İlginç bir nokta, 5 Ocak’taki ilk oylamada sürpriz bir şekilde blokaj yönünde oy kullanan Başkan Vekili Hasan Tahsin Gökcan’ın ve ayrıca yine ilk oylamada çoğunlukla birlikte hareket eden Rıdvan Güleç’in bu kez tutum değiştirerek, blokajın kaldırılması yönünde tutum almalarıdır. Bu durumda ilk oylamadaki 9’a 6 olan blokaj yönündeki oylama kalıbı, bu kez 8’e 7 blokajın kalkması yönünde şekillenmiştir.
*
Prof. Zühtü Arslan’ın geçen 2 Şubat’ta Anayasa Mahkemesi Başkanlığı’na sürpriz bir şekilde yeniden seçilmesinin hemen sonrasında bu köşede kaleme aldığımız bir değerlendirmede, bu sonucun “AYM’de biraz sürprizlere açık bir döneme girebileceğimizin işaretini verdiğini” belirtmiştik.

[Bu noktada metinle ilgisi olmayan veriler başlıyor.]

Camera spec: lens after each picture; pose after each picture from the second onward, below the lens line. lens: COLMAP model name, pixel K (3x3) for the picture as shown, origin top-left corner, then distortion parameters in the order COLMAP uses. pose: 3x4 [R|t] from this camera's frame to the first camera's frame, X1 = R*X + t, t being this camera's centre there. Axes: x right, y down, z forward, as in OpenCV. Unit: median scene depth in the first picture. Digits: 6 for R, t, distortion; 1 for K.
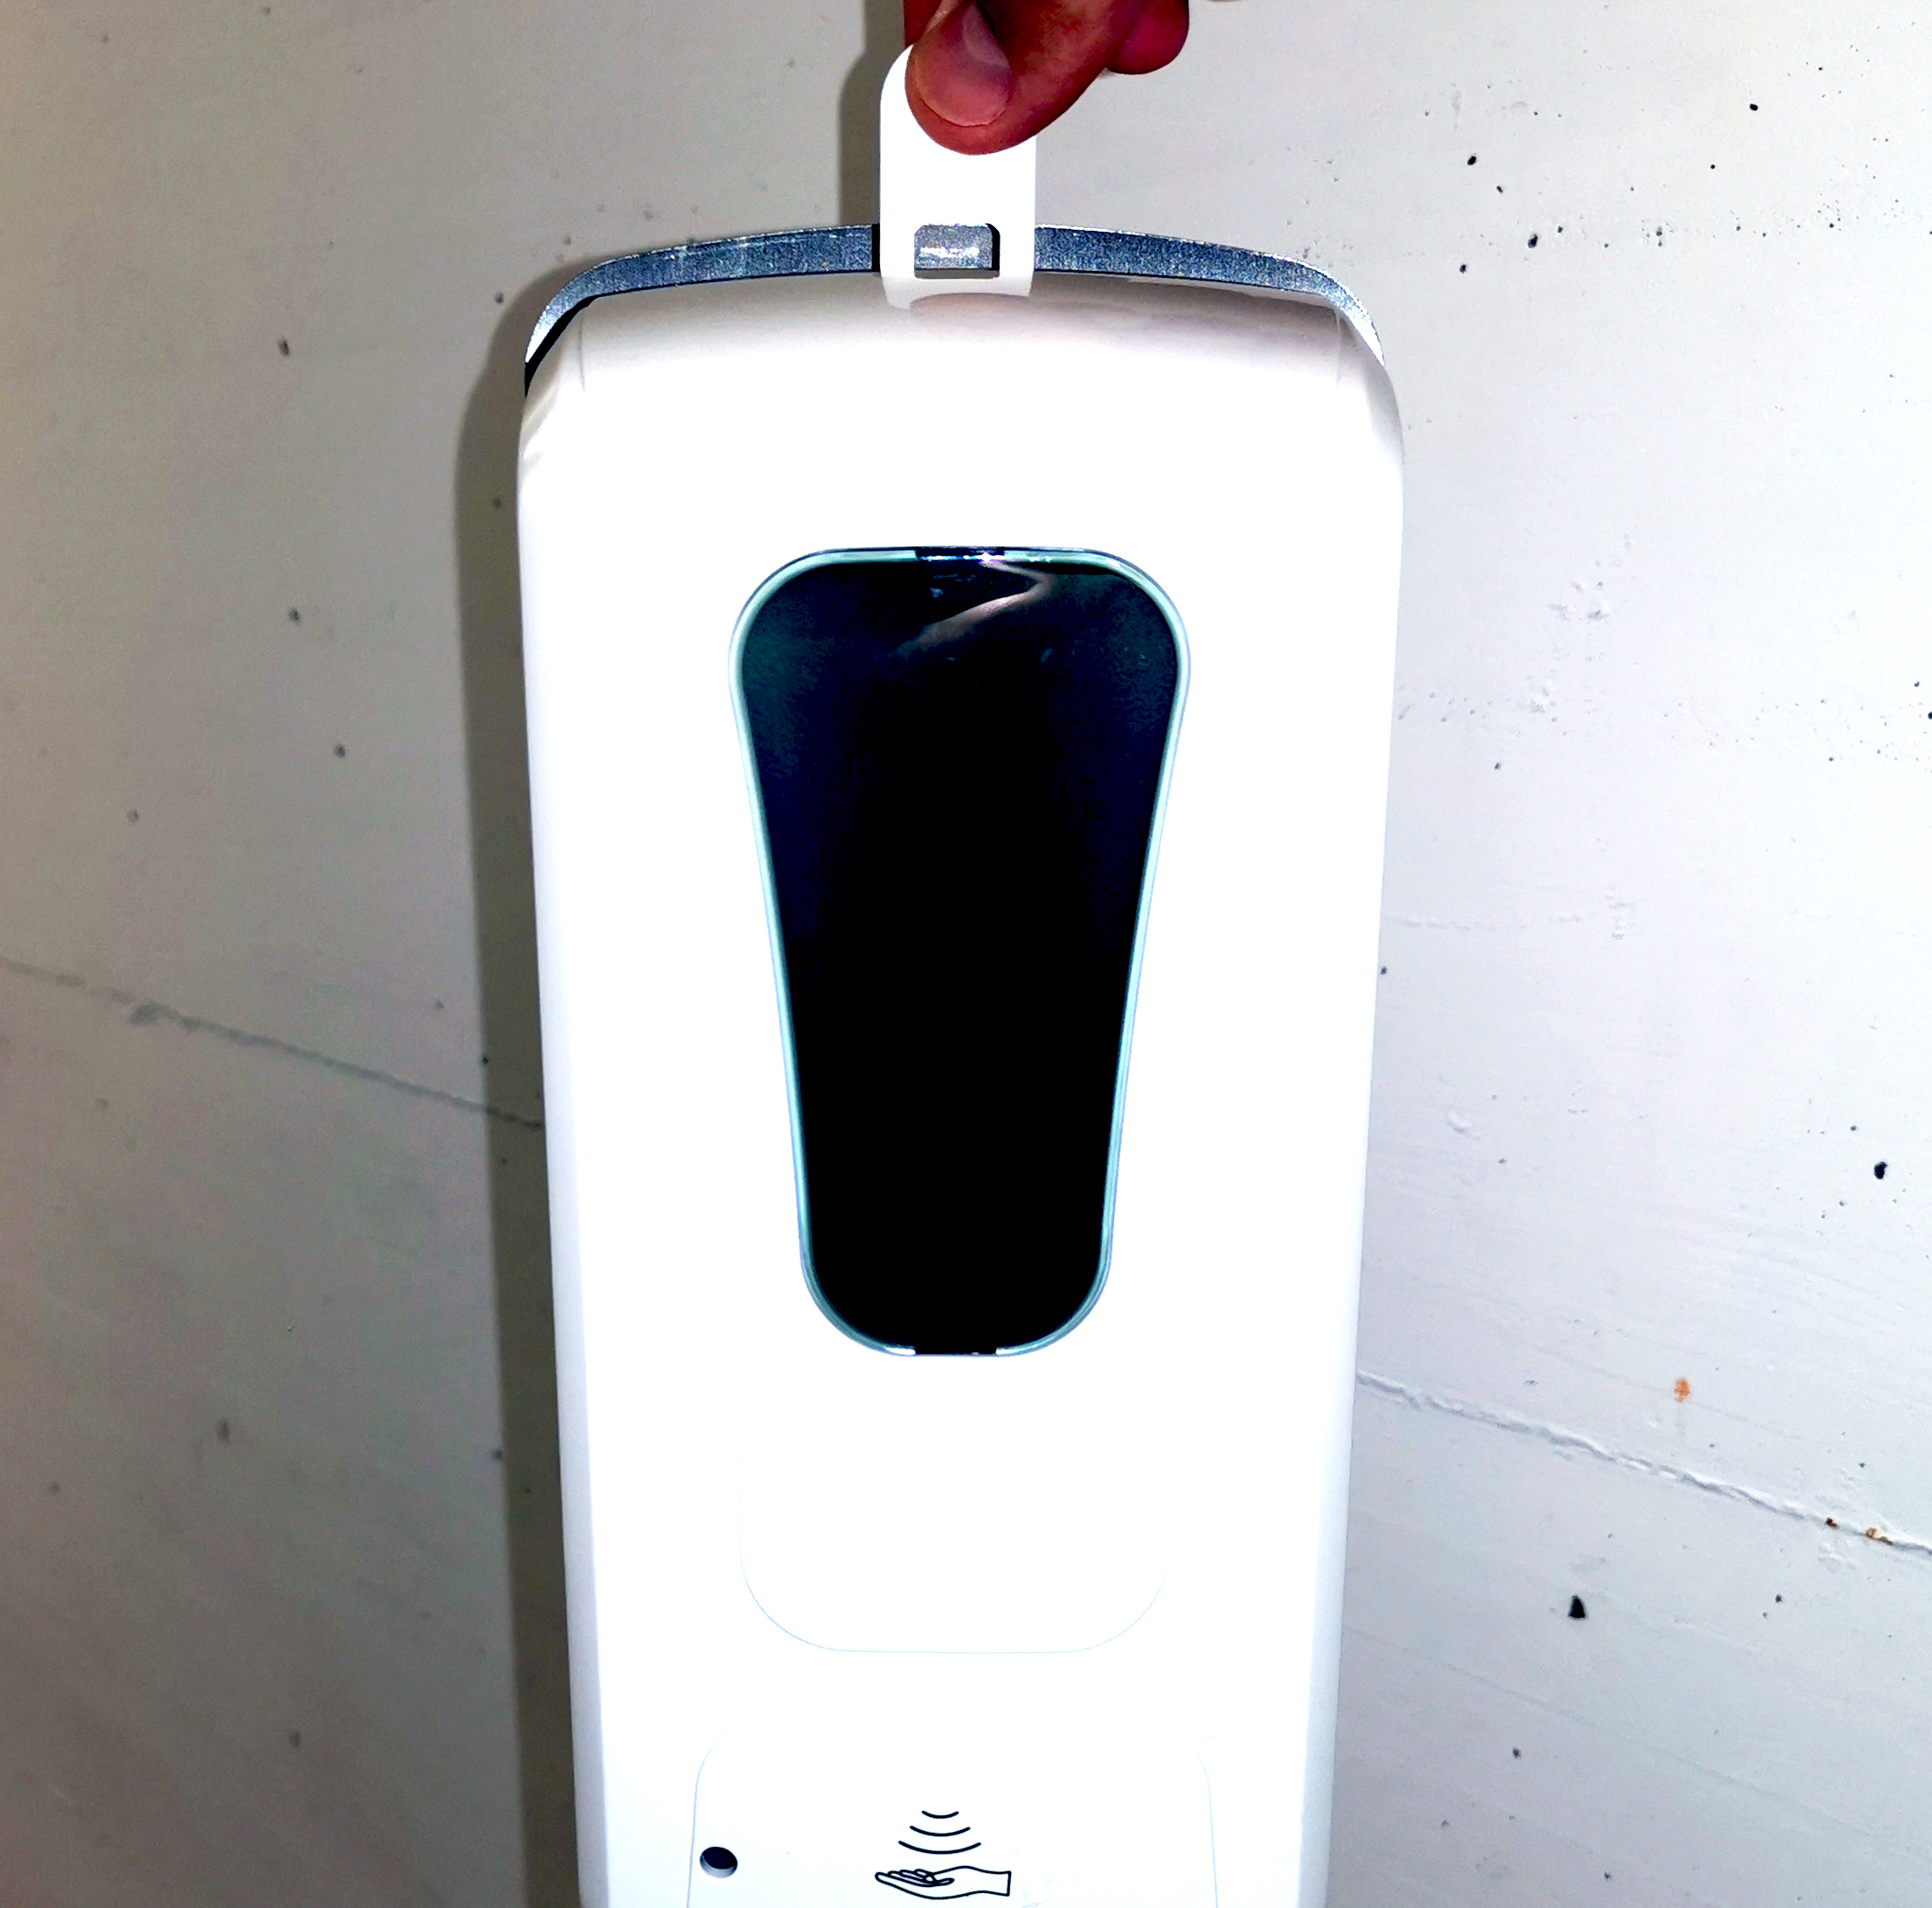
lens RADIAL K [[2265.9, 0, 938.2], [0, 2265.9, 1044.3], [0, 0, 1]] dist [0.015844, 0.000000]
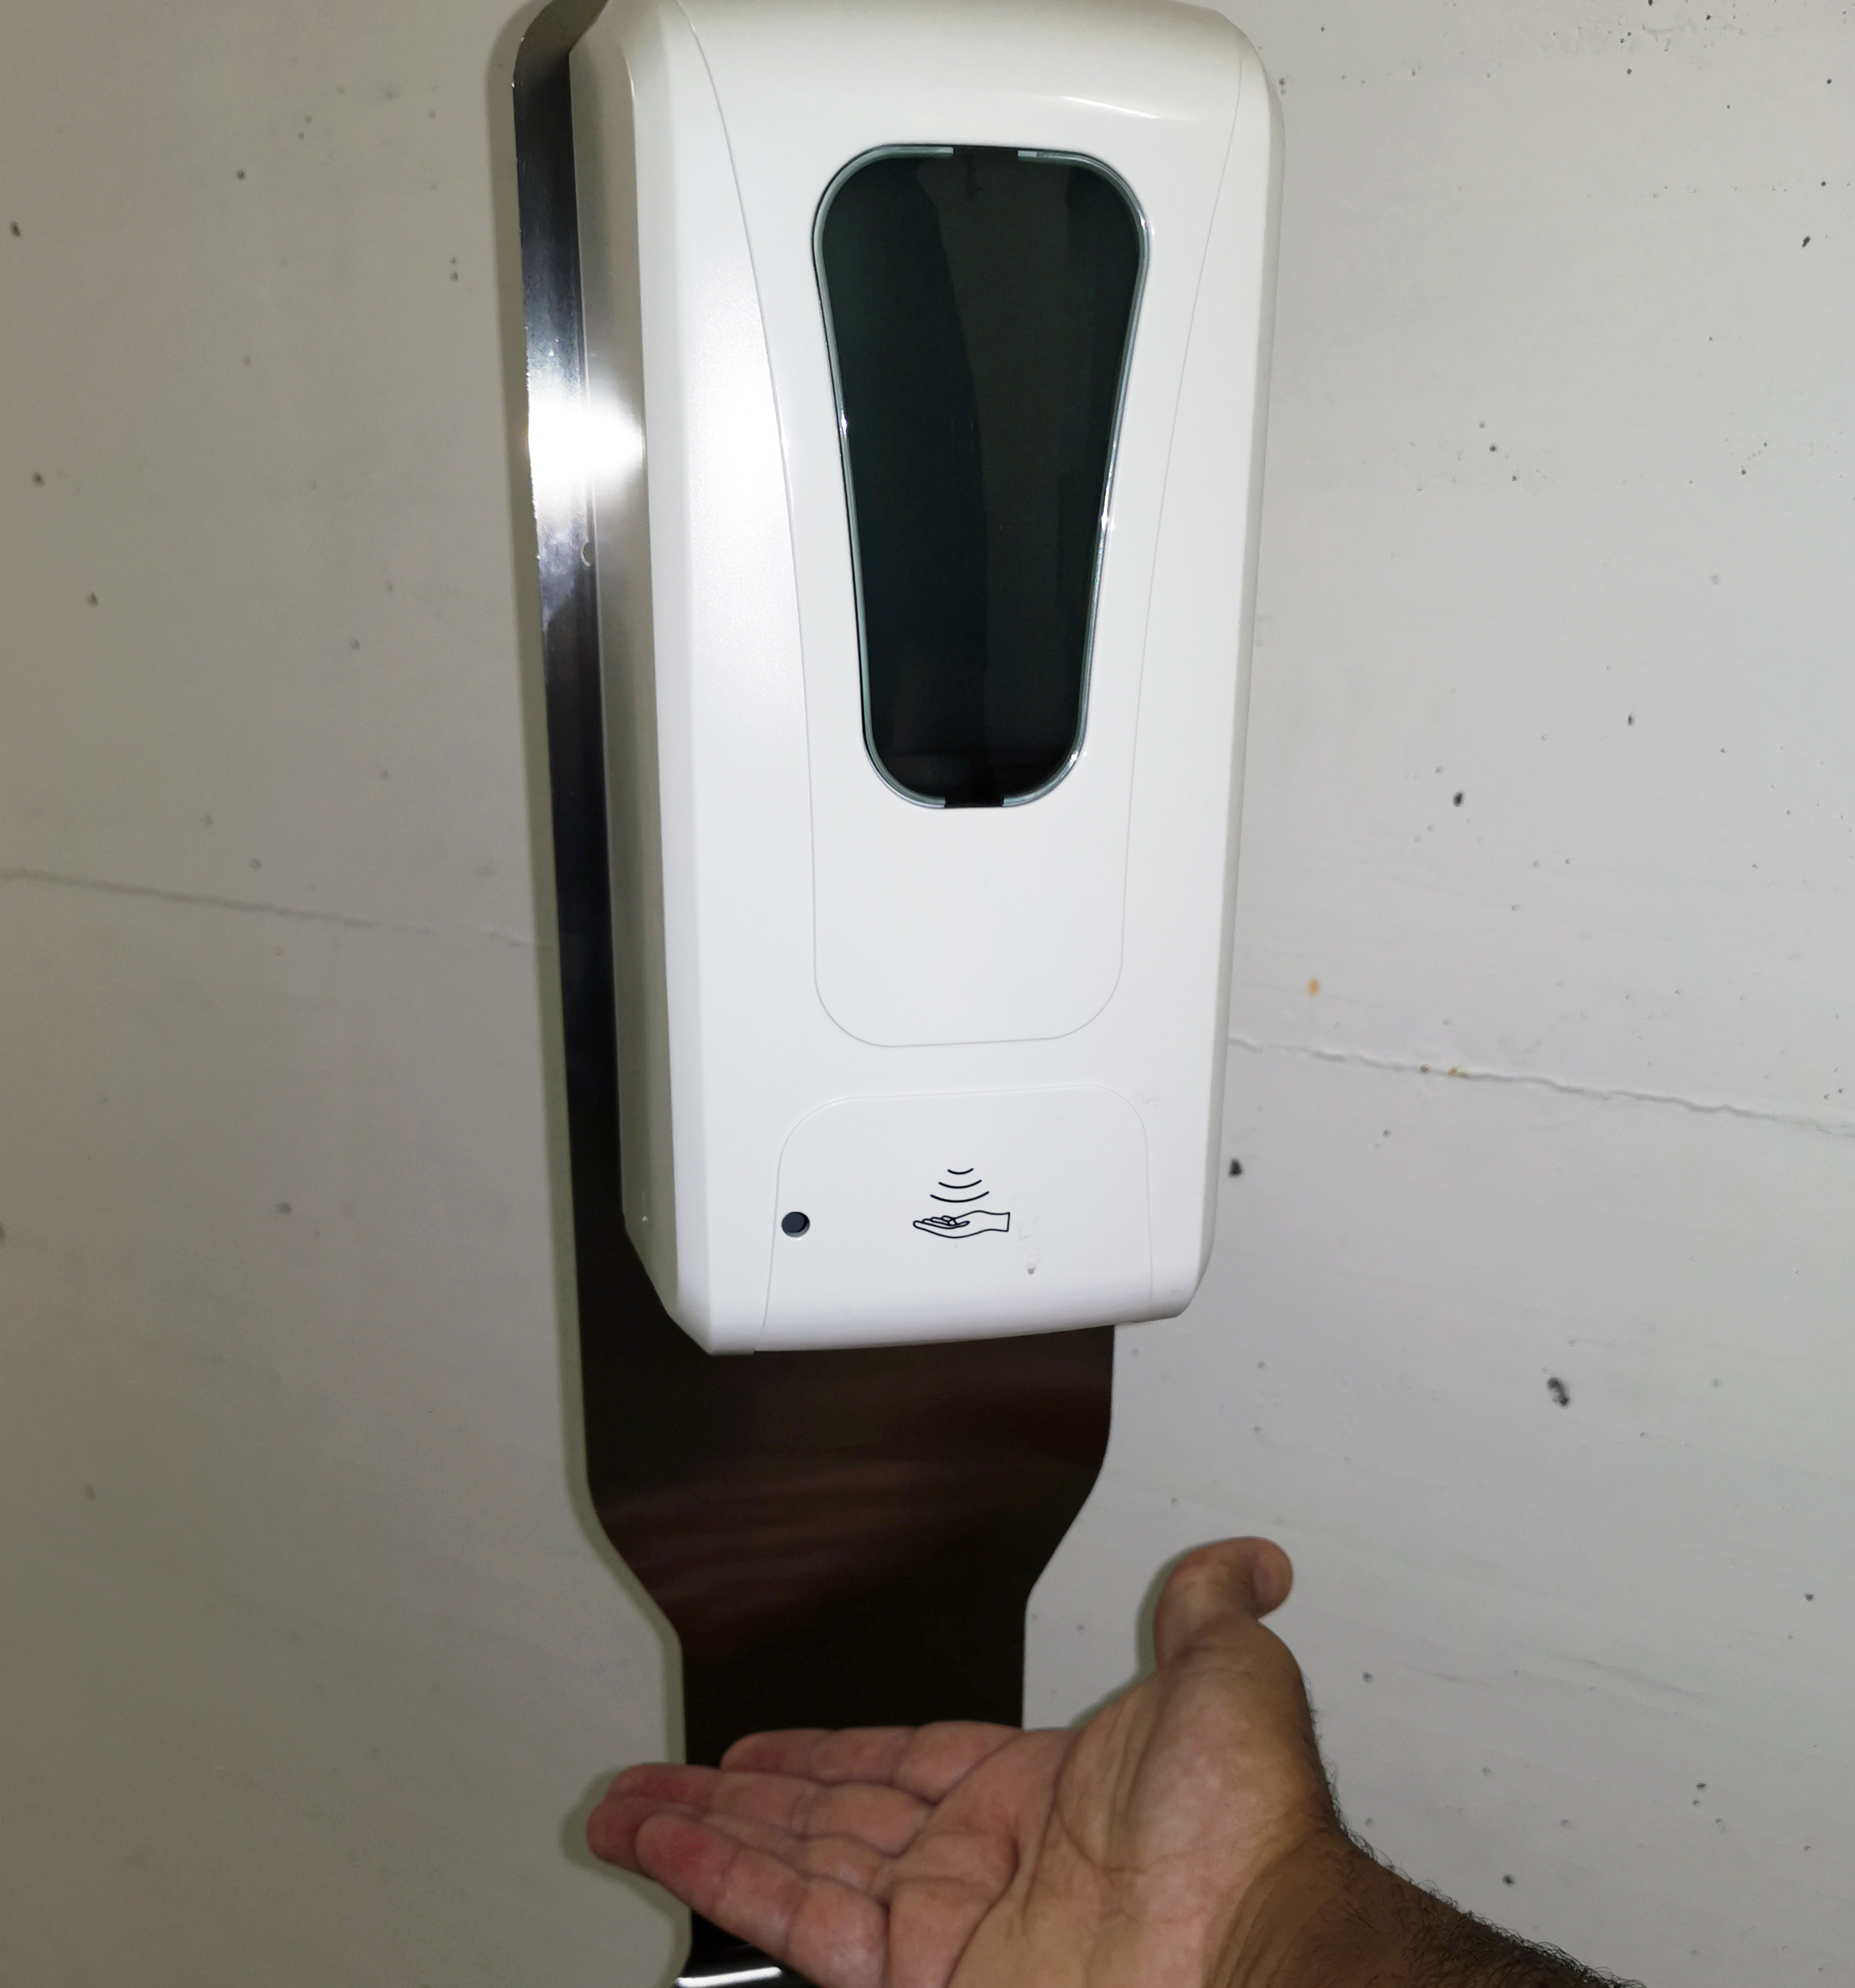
lens RADIAL K [[1905.0, 0, 896.5], [0, 1905.0, 1118.1], [0, 0, 1]] dist [0.004279, 0.000000]
pose [[0.972331, -0.068829, 0.223237, -0.281261], [0.054475, 0.996070, 0.069840, 0.225707], [-0.227166, -0.055747, 0.972259, -0.078963]]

O tarihte HDP’nin sözlü savunmasının ertelenmesi gündemde değildi. Aynı yazıda Prof. Arslan’ın oy pusulalarının basılmış olduğu bir sırada kapama davası için AYM’yi toplantıya çağırması yönündeki beklentilerin de “çok gerçekçi görünmediğini” belirtmiştik. Kuşkusuz Türkiye’de hiçbir ihtimali dışlamamak gerekir. Ama ben ihtiyat payını bıraktıktan sonra yine aynı yerde duruyorum.